Work required: Report how many lines in the data below contain the string "venda". Give only the number.

Stored data entries:
-- Opening Marker --

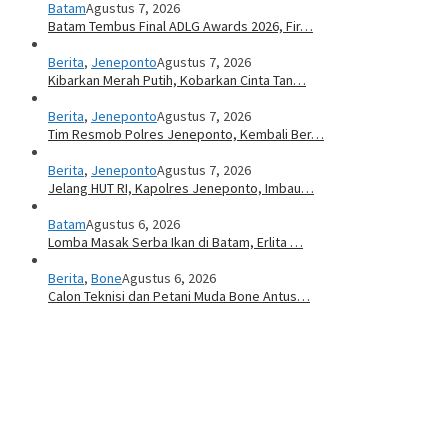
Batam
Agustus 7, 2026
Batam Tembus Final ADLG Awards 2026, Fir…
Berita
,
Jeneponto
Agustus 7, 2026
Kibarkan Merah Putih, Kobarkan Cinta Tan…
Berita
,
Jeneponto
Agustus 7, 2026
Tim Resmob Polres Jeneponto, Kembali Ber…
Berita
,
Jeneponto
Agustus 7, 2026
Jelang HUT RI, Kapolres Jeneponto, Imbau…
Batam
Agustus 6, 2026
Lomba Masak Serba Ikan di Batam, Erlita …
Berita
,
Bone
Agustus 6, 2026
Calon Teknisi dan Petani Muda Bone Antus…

-- Closing Marker --
-- Opening Marker --

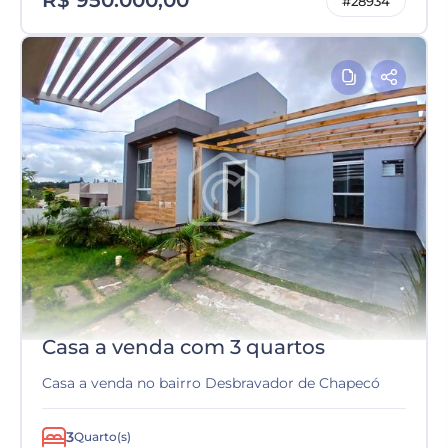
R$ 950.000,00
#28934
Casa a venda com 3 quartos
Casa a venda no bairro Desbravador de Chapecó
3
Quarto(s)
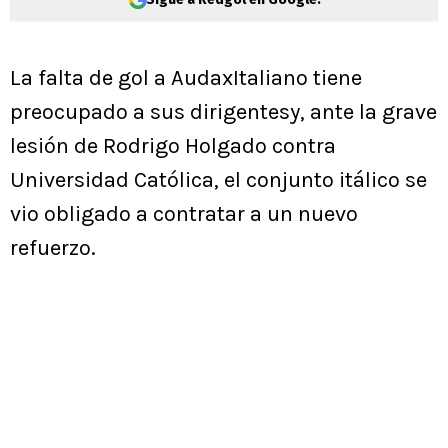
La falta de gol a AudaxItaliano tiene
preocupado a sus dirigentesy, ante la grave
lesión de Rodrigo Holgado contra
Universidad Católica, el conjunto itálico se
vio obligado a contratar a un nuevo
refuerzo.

-- Closing Marker --

Completed exercise: 2